Sebenarnya saya menghitung cermat logistik yang kami bawa dalam ekspedisi Polahi ke interior Hutan Nantu, Suaka Marga Satwa Nantu (Pengunungan Boliyohuto) empat tahun yang lalu.
Ditambah dengan ikan sogili (sidat) yang kami beli dari keluarga Tahilu untuk dimakan bersama, mustinya logistik kami cukup. Nyatanya logistik itu cepat menipis.
Lebih jauh tentang komunitas Polahi di Gorontalo dapat dibaca pada artikel saya pada Kompasiana.
Namun kami punya alternatif. Bisa makan ubi kayu, labu, daun ubi kayu, membuat perangkap ikan, barangkali jamur dicari jika keadaan terpaksa. Ikan kaleng sarden, mie instan, roti, itu adalah jenis logistik yang cepat lunas.

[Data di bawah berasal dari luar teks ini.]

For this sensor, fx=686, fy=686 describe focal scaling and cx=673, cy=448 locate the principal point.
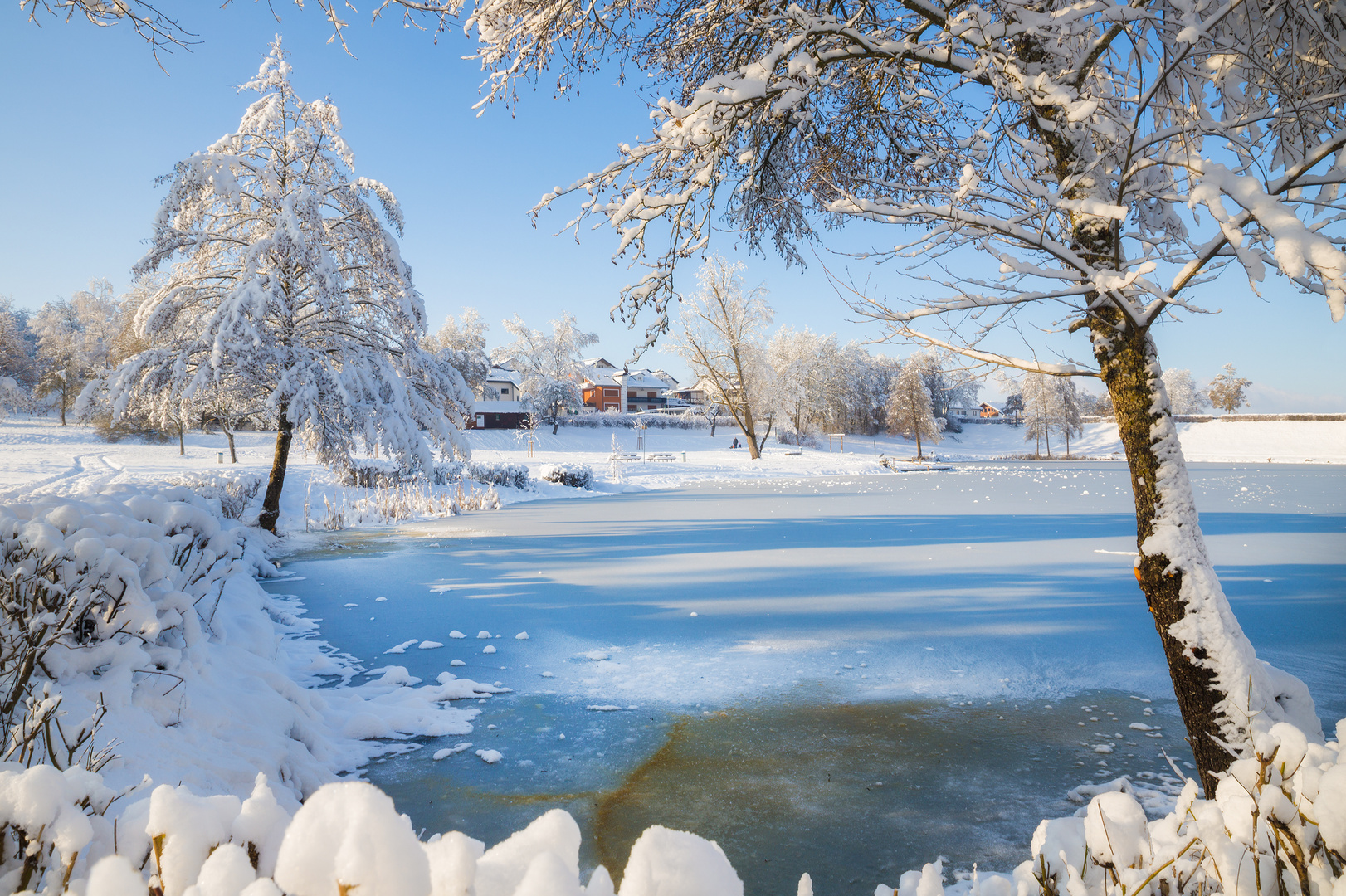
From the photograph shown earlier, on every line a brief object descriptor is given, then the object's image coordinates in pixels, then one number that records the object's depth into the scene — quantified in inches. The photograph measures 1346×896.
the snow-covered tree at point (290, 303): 418.3
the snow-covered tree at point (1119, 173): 104.0
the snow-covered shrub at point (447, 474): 823.7
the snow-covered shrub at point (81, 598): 98.7
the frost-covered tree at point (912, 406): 1905.8
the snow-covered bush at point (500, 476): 890.7
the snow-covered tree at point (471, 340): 1961.5
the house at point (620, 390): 3307.1
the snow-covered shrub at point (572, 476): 953.5
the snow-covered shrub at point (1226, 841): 48.0
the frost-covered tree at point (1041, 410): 2135.1
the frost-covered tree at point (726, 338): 1444.4
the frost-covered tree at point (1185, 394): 3110.2
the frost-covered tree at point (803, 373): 1857.8
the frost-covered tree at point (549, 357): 2268.7
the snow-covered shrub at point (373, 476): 768.0
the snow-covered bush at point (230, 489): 471.2
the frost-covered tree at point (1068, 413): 2154.3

Saya sengaja menyimpan dua bungkus kurma untuk jaga-jaga dalam tas pribadi saya. Selama hampir dua pekan dalam ekpedisi Polahi, kami akhirnya (terpaksa) ke luar hutan bersama keluarga Polahi (Tahilu dan keluarganya) tepat pada hari dimana sedang ada hari pasar di desa.
Berangkat dari pondoknya di tepi Sungai Hatibi, Tahilu mempersilakan kami berjalan duluan. Dia sendiri akan menyusul dengan anak bininya. Dua anaknya masih cukup kecil, sedangkan dua orang lagi sudah beranjak remaja (2 pria dan 2 perempuan).
Mungkin ada sekitar satu jam kami mendahului mereka. Nyatanya, mereka dapat menyalip kami di tengah perjalanan, padahal ada anak kecil berjalan bersama mereka.
Menjelang pendakian bukit terakhir, sebelum jalan menurun yang monoton hampir vertikal serta licin, kami bersitirahat di sebuah anak sungai.
Ada lapangan kecil di sekitar tempat itu, bekas bivak kami sebelumnya. Dalam hitungan saya, selambatnya-lambatnya kami sudah ada di desa sore hari. Maka saya mengeluarkan "jimat" buah kurma itu untuk dimakan bersama.
Saya mengeluarkan buah kurma dari tas dan membaginya rata. Buah kurma itu bukan buah kurma yang terbaik, permukaan bijinya sudah keriput.